Cuando Mireia se disponía a tomar asiento en la cabecera, su padre bajó el periódico.
— Ven aquí, siéntate a mi lado — ordenó con su voz grave, sin mirarla directamente.
Mireia lo miró con sorpresa.
Nunca me había pedido que me sentara a su lado, pensó.
Después de unos segundos de vacilación, tomó asiento a su derecha, mirando la abundante comida en la mesa.
El silencio invadió la sala, un silencio cargado de expectación. Mireia sintió que debía esperar a que él iniciara la conversación.
— ¿Qué tal tu cuerpo? — preguntó el hombre después de unos minutos. La pregunta sonó distante, casi sin interés.
— Sigo igual — respondió Mireia con timidez.
Su madre la observaba desde el otro extremo de la mesa.
— ¿Y tu medicina? — continuó su padre. — ¿Está haciendo algún efecto?
— Por el momento, no.
Mireia se sintió cada vez más incómoda. Las preguntas la ponían nerviosa; su padre, un buen hombre, se había vuelto apático y distante desde que la enfermedad había aparecido cinco semanas atrás. Su única preocupación parecía ser contratar a los mejores médicos del país, pero ninguno había tenido éxito.
Debe sentirse mal al saber que las mujeres que ama morirán pronto, pensó Mireia, sus ojos cayendo sobre el periódico que él sostenía.

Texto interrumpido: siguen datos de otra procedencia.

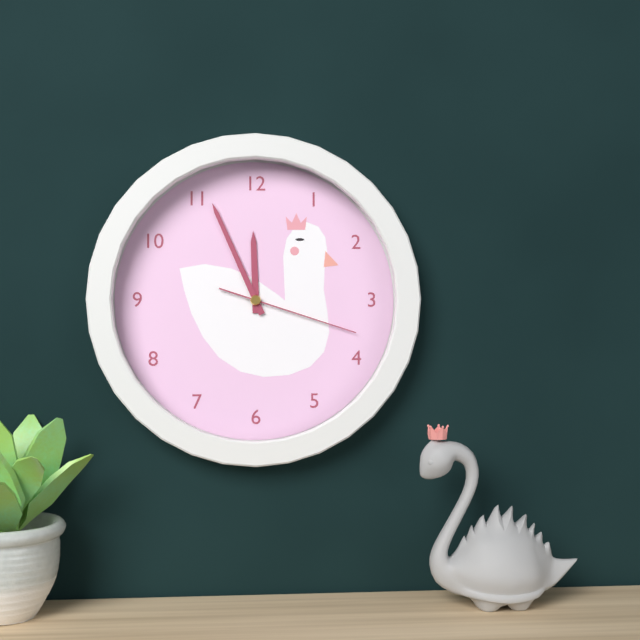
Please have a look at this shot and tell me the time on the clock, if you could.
11:56:18
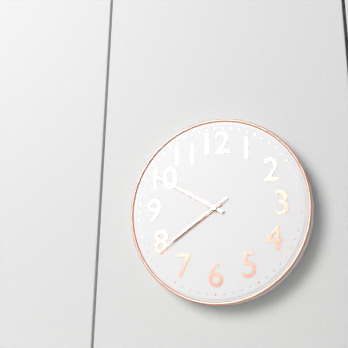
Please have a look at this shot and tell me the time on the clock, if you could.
7:50:39
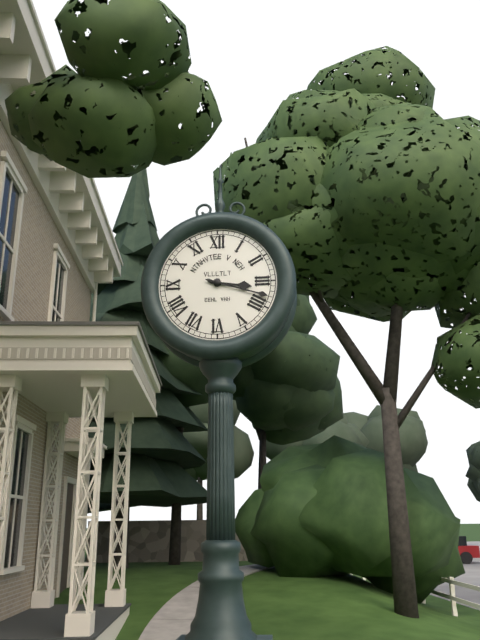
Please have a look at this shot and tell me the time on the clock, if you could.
3:18
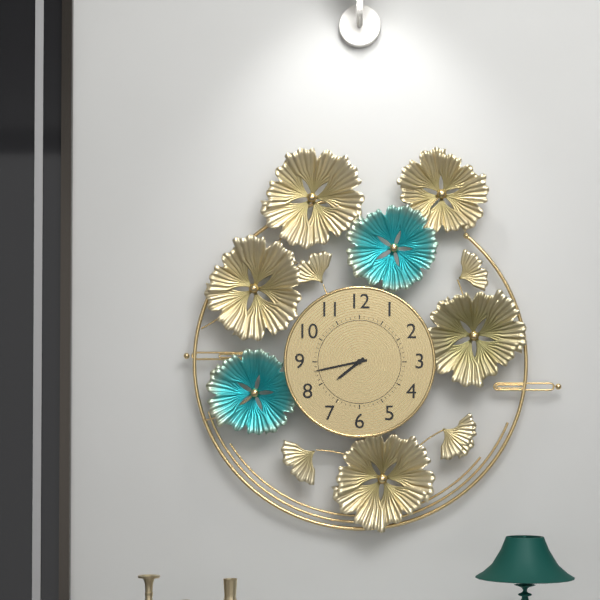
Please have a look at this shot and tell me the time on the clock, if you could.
7:43
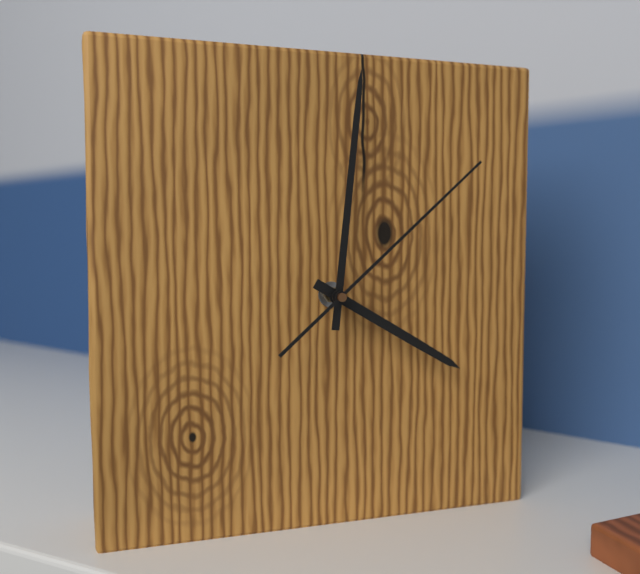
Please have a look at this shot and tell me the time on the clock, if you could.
4:01:08
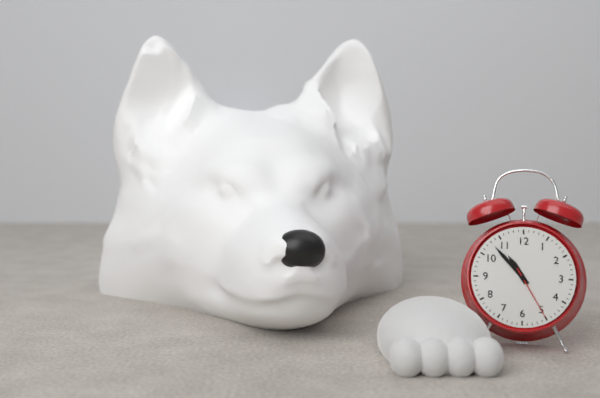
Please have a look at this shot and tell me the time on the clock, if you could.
10:53:25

En la primera página, un titular describía un asesinato.
— ¿Dónde fue el asesinato? — preguntó la joven con inocencia.
Frank Shelford finalmente bajó el periódico, dirigiendo su mirada hacia su esposa, quien lo observaba con frialdad.
— En la casa de los Bullock — respondió, sin quitarle los ojos de encima a su esposa.

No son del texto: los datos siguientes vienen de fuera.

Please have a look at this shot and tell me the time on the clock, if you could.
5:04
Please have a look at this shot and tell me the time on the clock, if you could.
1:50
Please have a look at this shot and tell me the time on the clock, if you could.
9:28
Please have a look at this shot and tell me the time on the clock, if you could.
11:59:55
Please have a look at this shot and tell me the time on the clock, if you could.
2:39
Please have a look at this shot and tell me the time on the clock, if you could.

Un escalofrío de terror recorrió a Mireia.
— ¡¿Los Bullock?! — exclamó, levantándose de golpe. — ¡Está a tres casas de aquí!

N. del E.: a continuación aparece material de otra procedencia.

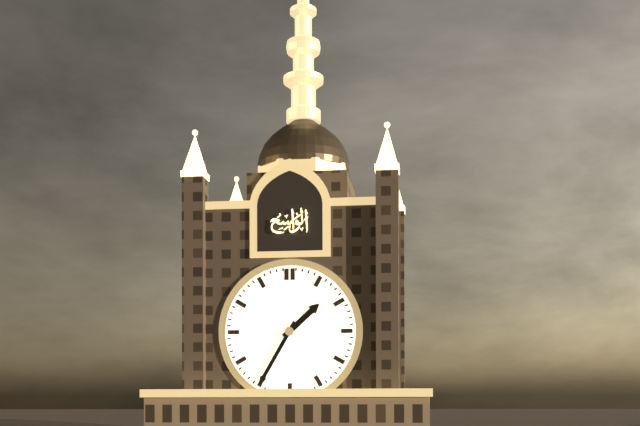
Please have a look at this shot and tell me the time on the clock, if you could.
1:35
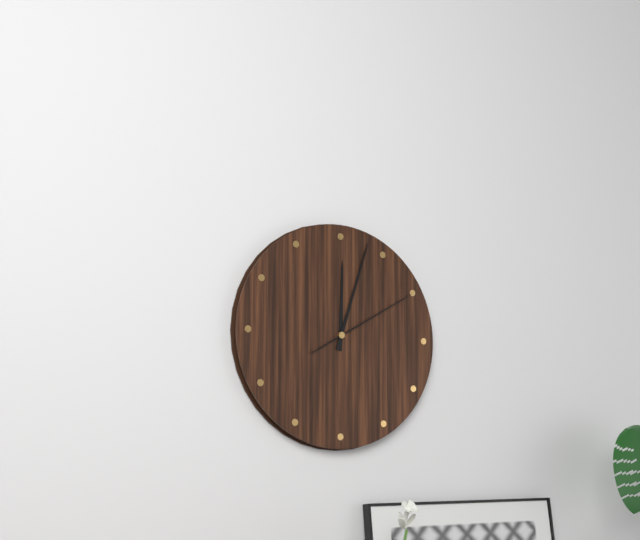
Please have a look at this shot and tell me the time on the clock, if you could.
12:03:10
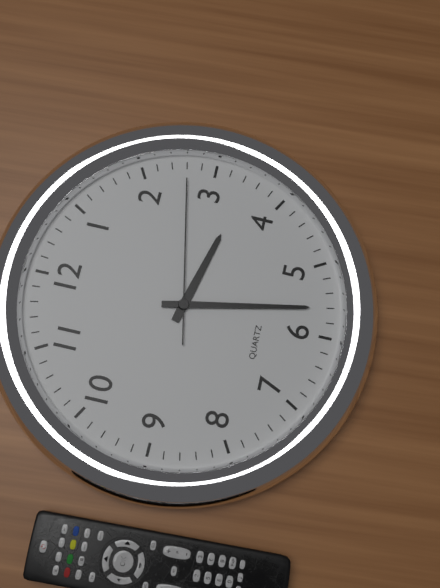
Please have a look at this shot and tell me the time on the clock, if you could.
3:28:13
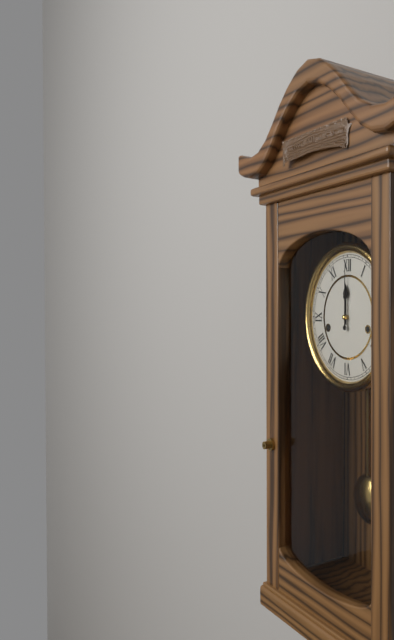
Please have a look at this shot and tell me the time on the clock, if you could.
12:00
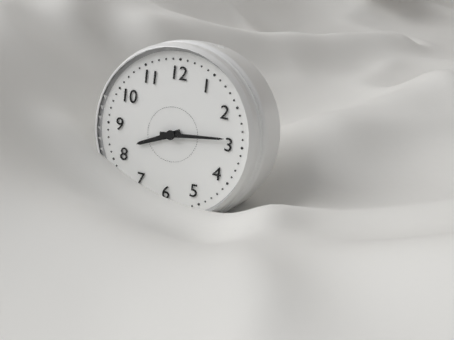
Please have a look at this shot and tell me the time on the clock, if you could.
8:14
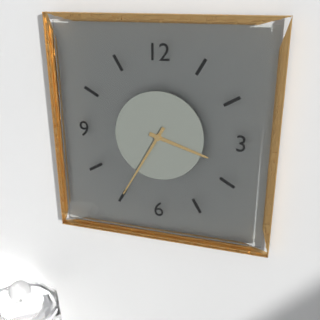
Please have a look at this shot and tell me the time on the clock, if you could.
3:35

El mareo la obligó a tambalearse, y los sirvientes que estaban de pie se movieron para ayudarla, pero su padre levantó una mano, deteniéndolos.
Mireia volvió a su asiento, cerrando los ojos con un quejido de dolor.
— Al parecer un asesino acecha Imgard — dijo su madre desde el fondo de la mesa, con un tono de voz lleno de enojo. — Y todavía no han encontrado al culpable. Tu padre quiere…
— ¡Ya está decidido! — Frank levantó la voz, poniéndose de pie. La mujer se cruzó de brazos, mirando hacia un costado.
Mireia abrió los ojos, confundida por la tensión en el aire. Frank suspiró, intentando calmarse.
— En unas horas llegará un joven. Ha sido contratado para resolver el caso.
— ¿Un detective? — preguntó Mireia, con un brillo de esperanza en sus ojos.
— ¡Un intruso! ¡Un americano que nadie conoce! — exclamó su madre.
— ¡Suficiente! — Frank interrumpió, golpeando la mesa. — Se quedará hasta que resuelva el caso y luego se marchará. Están todos avisados. Ahora, si me disculpan, iré a prepararme para su llegada. Ustedes harán lo mismo.
Se retiró del salón a paso apresurado.
El ambiente se volvió denso. Mireia y su madre, Elena, se miraron. Elena no estaba enojada con su hija, sino con la situación.
Conozco muy bien a mi madre, pensó Mireia. Por alguna razón, odia a los extranjeros.
Más tarde, en su habitación, Mireia se asomó al balcón, contemplando el inmenso jardín bajo ella.
¿Quién será ese hombre?, se preguntó a sí misma, apoyando la barbilla en la mano mientras el viento fresco le acariciaba el rostro.